Day #12 (July 29th, 2017): Creede -> 35 mile canyon

A nice road ride to a new area (35 Mile Canyon is gravel), although I was stuck in Creede until very late at night because of yet another incredible storm. Wasn’t so into riding in the middle of the night on a highway, but I had places to go. Had to crash at least three times to sleep on my way to 35 Mile Canyon.

Day #13 (July 30th, 2017): Rio Grande Pyramid

20 miles is a long way to go to summit one peak, and I was seriously questioning my commitment to this trip. Also fearing that I’d be stuck in a terrible storm en-route to/from the peak, I brought my sleep system, and would drop gear at specific spots, in an attempt to balance Ready for Anything with, Light and Fast. By the summit of Phoenix, I  had maybe a water bottle. Marmot did a number on my racing vest, which is unfortunate. Fastpack and sleep system were left alone. No real rain fell, so although I was ready, I guess I hadn’t needed to be.

Stayed the night near the trailhead.

Rio Grande Pyramid
Rio Grande Pyramid
Rio Grande Pyramid
Rio Grande Pyramid

A 24 mile round trip just to tag the summit of one Centennial is a trying experience, especially if I’m not sure if I’ll again be caught in a never ending downpour, unable to summit just a mile from the apex of the peak.

Rio Grande Pyramid, #~21/105. The longer I am on tour, the more spiritual the journey becomes. There’s really nothing on top of these mountains – there never was! Yet I continue my pilgrimage despite this fact. The journey is long, fraught with peril and hardships. My legs will never feel fresh until months after I eventually stop for lack of peaks to summit, or I finally succumb to injury. My gear is slowly disintegrating before my eyes. Yet I continue on my Path.

Day #14 (July 31st, 2017): 35 Mile Canyon to Lake City

(Track begins at the end of the previous day, as I road < mile to my bivy site)

As highway riding goes, this is some of the best, and the descent down to Lake City is one for the books.
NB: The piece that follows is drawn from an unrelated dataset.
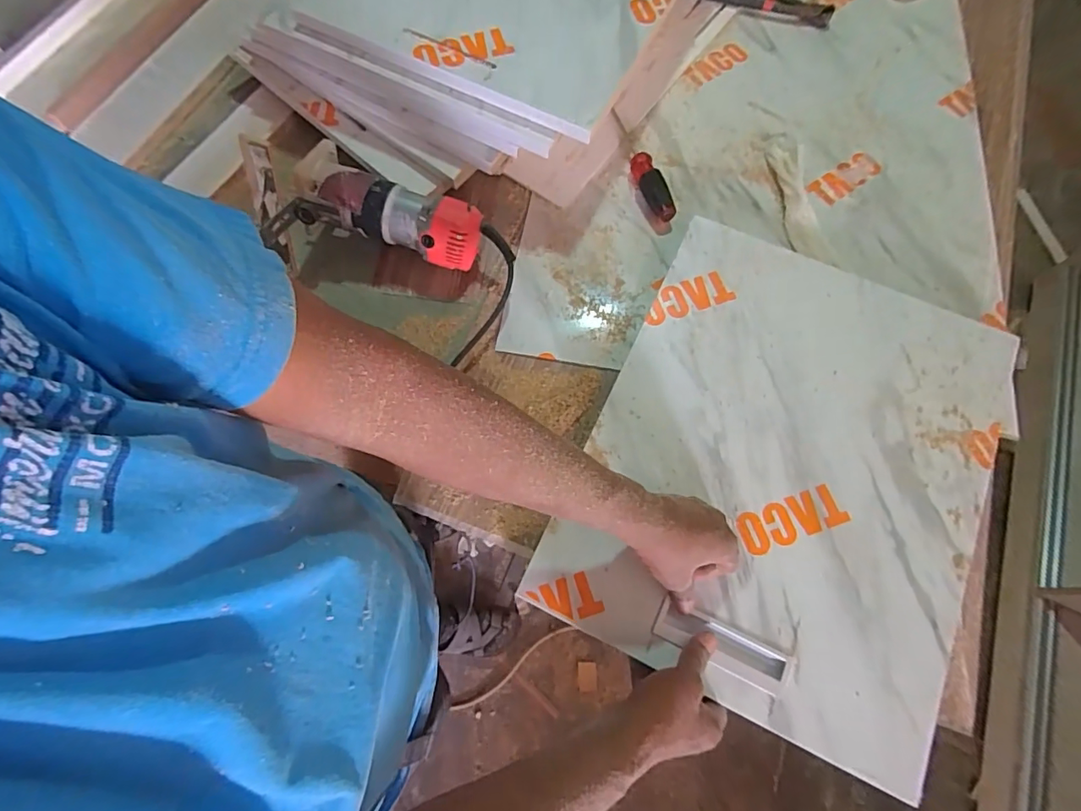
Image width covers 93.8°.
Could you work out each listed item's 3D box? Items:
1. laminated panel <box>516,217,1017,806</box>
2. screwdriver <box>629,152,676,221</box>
[{"bbox_3d":[0.266,0.058,0.548,0.396,0.009,0.498,24,73,8],"label":"laminated panel"},{"bbox_3d":[0.149,-0.289,0.678,0.029,0.029,0.101,-20,70,-8],"label":"screwdriver"}]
Before that, I stopped at literally the only store before Lake City, Freemons, and visited the ancient ladies working the grill and gave them all my cash money, which I had little of (no credit cards accepted) for their breakfast sandwhiches.

Checked into the Ravens Rest (highly suggested), and called it as a reasonably “short day” before taking on Cinnamon Pass. The emotional toil of all these wet, miserable days was certainly starting to add up in a negative way.

The end of Week #2 is a fairly natural section of this entire trip, with all the Sangres completed, as well as a good start to the San Juans. The half day rest in Lake City was very much needed.

Freemons
Freemons

Freemon’s. Another must-stop place for a bike touring trip if you find yourself riding the rolling hills between Creede and Lake City; where you’ll enter into the past Americana; where ladies twice your age and half your size will whip up delicious breakfast sandwhiches. I bought one- but would have bought 20 if only I had the cash (no CC’S taken). Mingle with locals, Texans, Texans who think they’re locals, and locals who think this is a part of Texas!